Google’s had trouble with Duplex, its AI system that makes phone calls on your behalf while sounding frighteningly human, since the first demo back in May. The technology was used at the company’s I/O developer conference to make a reservation at a restaurant. It worked fine, except the robot placing the call never mentioned to the unsuspecting human on the other end of the line that they were speaking with a robot and also that the call was being recorded.
A month later, Google demonstrated the technology again, this time to a room full of tech press in a Thai restaurant on the Upper East Side of Manhattan. “Hi. I’m calling to make a reservation. I’m Google’s automated booking service so I’ll record the call,” Duplex said at the start of each call it placed. If a person didn’t want to be recorded and said so, the call was immediately dropped. (I asked several questions about this.) Nick Fox, VP of product and design for Google Assistant, said the company had always been planning on a disclosure but hadn’t included it at I/O because Google “thought of it more as a technical demo.” The updated demo, while still creepy in an oh wow maybe that guy with the cardboard sign about robots taking over isn’t so nutty way, seemed on track to make good on those disclosure promises. But new information indicates otherwise.

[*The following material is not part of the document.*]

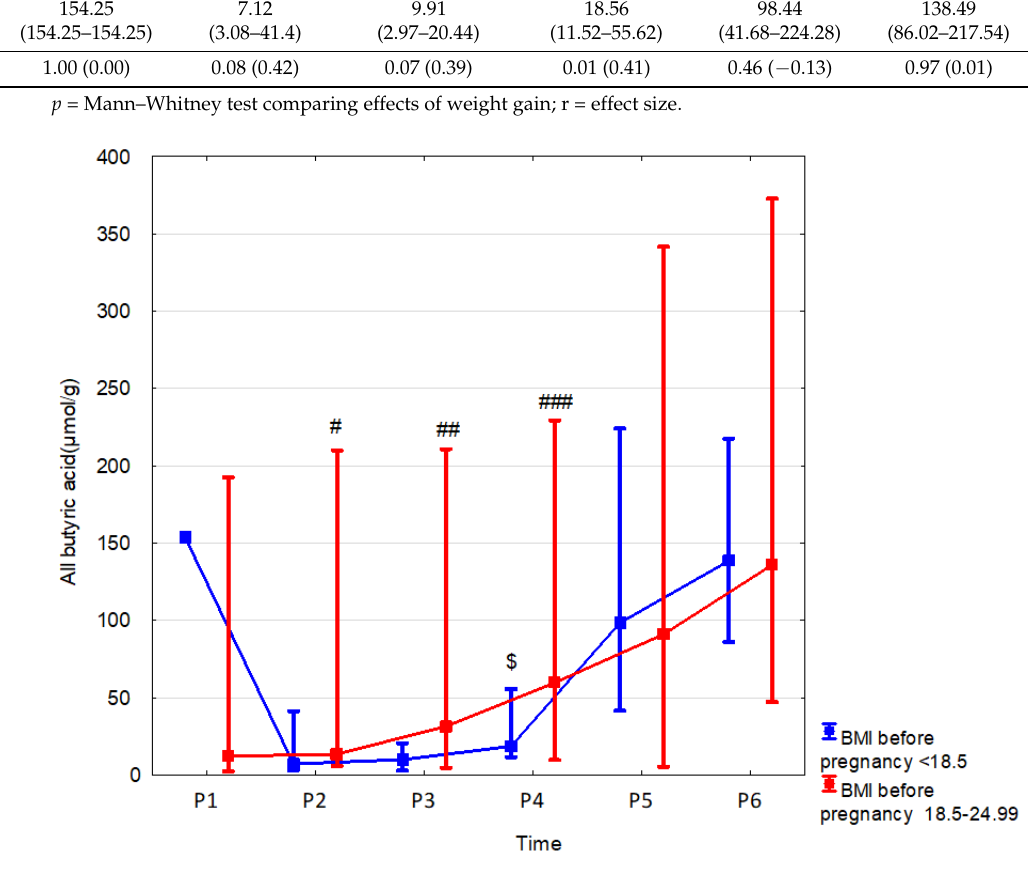
Table 8. Effect of weight gain during pregnancy on all SCFA concentrations.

VentureBeat posted a video testing Duplex earlier this month in which the AI can be heard making a reservation. “Hi, I’m calling to make a reservation for a client. I’m calling from Google, so the call may be recorded,” Duplex says in the clip. If you’ve never seen Duplex in action, the thing you need to know is that it has been engineered to sound very, very human. Scott Huffman, vice-president of engineering for Google Assistant, explained this summer that his team spent time training the robot to pause and to say “um” and “ah” like a human would, because those tics ultimately translated to fewer unsuccessful calls. The more human the technology sounded the more effective it was. Which makes a clip of Duplex, once again not telling the person on the line that it’s a robot, all the more alarming.

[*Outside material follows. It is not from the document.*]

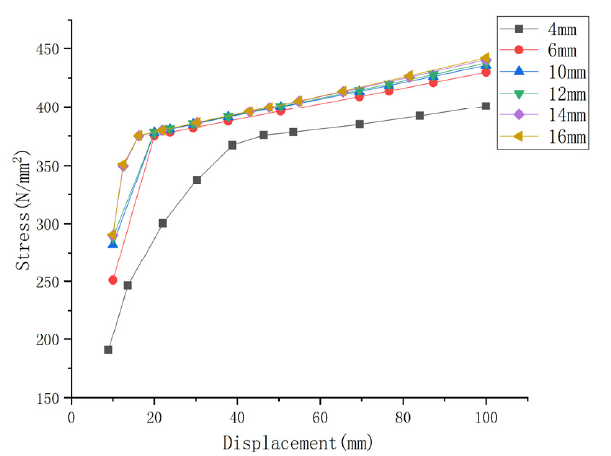
Figure 18. Stress history at C w .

A source told the Verge the “person” in the VentureBeat clip is actually a real person, hence no disclosure. “Google’s Duplex tests involve a mix of the two; some are led by Googlers, while others let the AI steer. The majority of calls are the latter and automated,” the Verge notes. But that’s an entirely different, and still funky-smelling kettle of fish for Google. If some of the calls are humans who still sound pretty robotic and some of the calls are robots engineered to sound fallibly human … how are we supposed to be able to tell the difference?
The easy fix, or at least the easy fix as far as a tech journalist who has never worked for Google or in AI is concerned, seems like it would be devoting a few extra seconds at the beginning of each call to be crystal clear. Hi, you’re speaking with a person calling from Google Assistant or Hi, I’m an automated service calling from Google Assistant. After that, in both instances, the recording is also disclosed. Nobody is going to hang up a call over the negligible extra time it takes to be clear who they are taking to — or nobody who wasn’t going to hang up on the call anyway.